### [What is being asked]
How many lines in the entries below contain the string "Junta", with case counting? Reply with the number alone.

### [Data for processing]
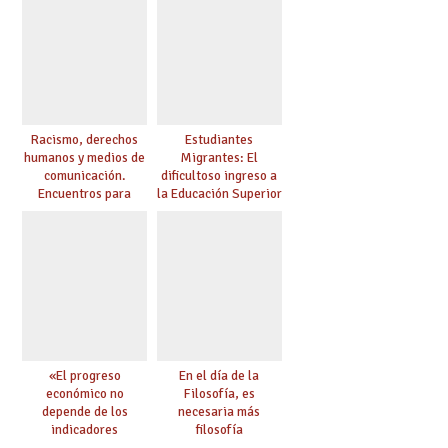
Racismo, derechos
Estudiantes
humanos y medios de
Migrantes: El
comunicación.
dificultoso ingreso a
Encuentros para
la Educación Superior
aprender, encuentros
chilena
para ejercer derechos
«El progreso
En el día de la
económico no
Filosofía, es
depende de los
necesaria más
indicadores
filosofía
educativos»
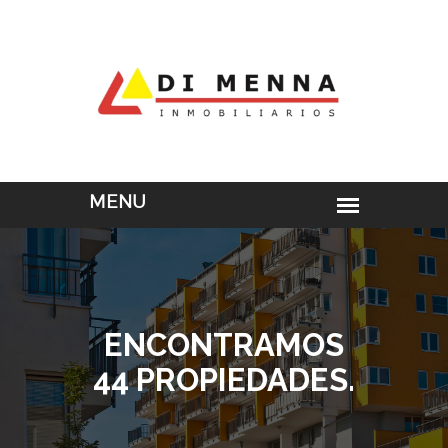
ENCONTRAMOS
44 PROPIEDADES.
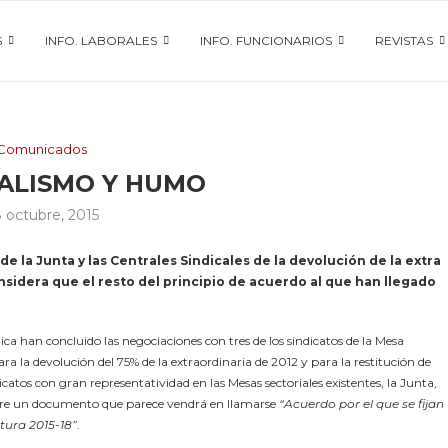
S
INFO. LABORALES
INFO. FUNCIONARIOS
REVISTAS
Comunicados
ALISMO Y HUMO
 octubre, 2015
de la Junta y las Centrales Sindicales de la devolución de la extra
considera que el resto del principio de acuerdo al que han llegado
ica han concluido las negociaciones con tres de los sindicatos de la Mesa
ra la devolución del 75% de la extraordinaria de 2012 y para la restitución de
catos con gran representatividad en las Mesas sectoriales existentes, la Junta,
re un documento que parece vendrá en llamarse
“Acuerdo por el que se fijan
atura 2015-18”
.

### [Exercise answer]
2